● **Gelesenes anwenden**:
#1 Gib aus dem Ausgangstext zur Quellen-TKÜ alles von „Es gebe keine“ bis hinunter zu „Digitask zusammenarbeiten könne.“ wortgetreu wieder.
#2 Von welcher Firma bezieht das BKA laut dem Ausgangstext zur Quellen-TKÜ Software für diese Überwachung?
#3 Fasse den Ausgangstext zur Quellen-TKÜ in zwei Sätzen zusammen.

● **Ausgangstext**:
※

Der CDU-Politiker widersprach damit anfänglichen Äußerungen von Geheimdienstkoordinator Klaus-Dieter Fritsche, wonach vom Bund Trojaner weitergegeben worden seien, die mehr konnten als Internet-Telefonate abzuhören. Sein Kollege habe im Innenausschuss des Parlaments bereits klargestellt, dass dies nicht der Fall gewesen sei, betonte Schröder. Eingesetzt würden nur Überwachungsprogramme, die richterlichen Anordnungen beziehungsweise den Auflagen der mit der Geheimdienstkontrolle betrauten "G-10"-Kommission des Bundestags entspreche. "Die Behörden des Bundes haben die volle Kontrolle über die Software", beteuerte Schröder. Die Schritte, die der jeweilige Ermittlungsrichter einsehen könne, würden "revisionssicher protokolliert".

Für eine Quellen-TKÜ greifen dem Innenressort unterstellte Behörden wie das Bundeskriminalamt (BKA) dem Staatssekretär zufolge auf Software Dritter wie der kritisierten hessischen Firma Digitask zurück, während Programme zur heimlichen Online-Durchsuchungen mit weiteren Inspektionsmöglichkeiten in Eigenregie entwickelt würden. Jede Computerwanze werde für den Einzelfall angefertigt. Durch "Versuchsanordnungen im BKA-Labor" werde sichergestellt, dass gesetzliche Bedingungen und die Vorgaben des Bundesverfassungsgerichts eingehalten werden. Dies sei möglich, obwohl der Quellcode nicht mitgeliefert werde. Schröder räumte aber ein, dass die Polizeibehörde dabei "keine IT-Wissenschaft" betreibe. Sie sorge allein dafür, dass die Software rechtlich einwandfrei angewendet werden könne.

Es gebe keine Alternative zur Quellen-TKÜ, führte der Christdemokrat weiter aus. "Wir haben bei Peer-to-Peer-Kommunikation keine andere Möglichkeit, als an den Rechner heranzugehen." Das Innenministerium prüfe derzeit aber, inwieweit man noch mit Digitask zusammenarbeiten könne.

※

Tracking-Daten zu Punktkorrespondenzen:
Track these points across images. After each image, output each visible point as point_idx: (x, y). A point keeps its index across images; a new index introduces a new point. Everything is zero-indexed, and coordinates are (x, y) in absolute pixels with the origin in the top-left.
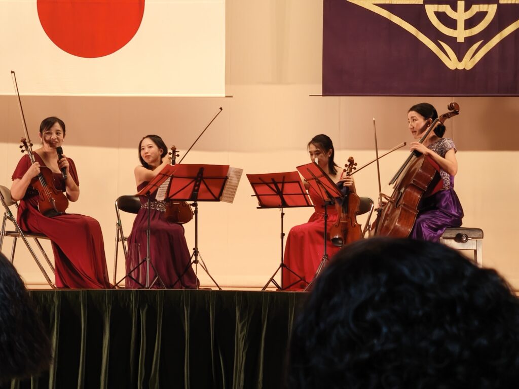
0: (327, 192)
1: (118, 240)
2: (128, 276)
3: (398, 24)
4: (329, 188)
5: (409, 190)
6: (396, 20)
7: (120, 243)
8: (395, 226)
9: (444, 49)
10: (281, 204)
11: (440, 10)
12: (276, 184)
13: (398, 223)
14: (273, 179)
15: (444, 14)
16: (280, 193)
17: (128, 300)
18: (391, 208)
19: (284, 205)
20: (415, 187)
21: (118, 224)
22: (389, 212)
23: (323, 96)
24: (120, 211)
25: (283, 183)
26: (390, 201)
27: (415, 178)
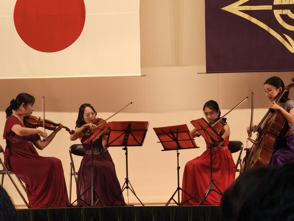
0: (211, 138)
1: (72, 175)
2: (79, 198)
3: (255, 23)
4: (213, 135)
5: (267, 135)
6: (254, 20)
7: (73, 176)
8: (258, 160)
9: (287, 39)
10: (177, 147)
11: (284, 13)
12: (172, 133)
13: (260, 158)
14: (170, 130)
15: (286, 15)
16: (176, 140)
17: (79, 215)
18: (255, 148)
19: (179, 147)
20: (271, 133)
21: (71, 163)
22: (254, 151)
23: (207, 73)
24: (73, 155)
25: (177, 133)
26: (255, 144)
27: (271, 127)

※

● **Antworten im Überblick**:
#1
Es gebe keine Alternative zur Quellen-TKÜ, führte der Christdemokrat weiter aus. "Wir haben bei Peer-to-Peer-Kommunikation keine andere Möglichkeit, als an den Rechner heranzugehen." Das Innenministerium prüfe derzeit aber, inwieweit man noch mit Digitask zusammenarbeiten könne.

#2 Von der hessischen Firma Digitask.

#3 Der CDU-Politiker Schröder widersprach der Äußerung, der Bund habe Trojaner weitergegeben, die mehr konnten als Internet-Telefonate abzuhören, und betonte, die Behörden des Bundes hätten die volle Kontrolle über die Software. Für die Quellen-TKÜ greife etwa das BKA auf Software Dritter wie Digitask zurück und prüfe sie im Labor auf Rechtmäßigkeit; eine Alternative gebe es nicht, doch das Innenministerium prüfe, inwieweit man noch mit Digitask zusammenarbeiten könne.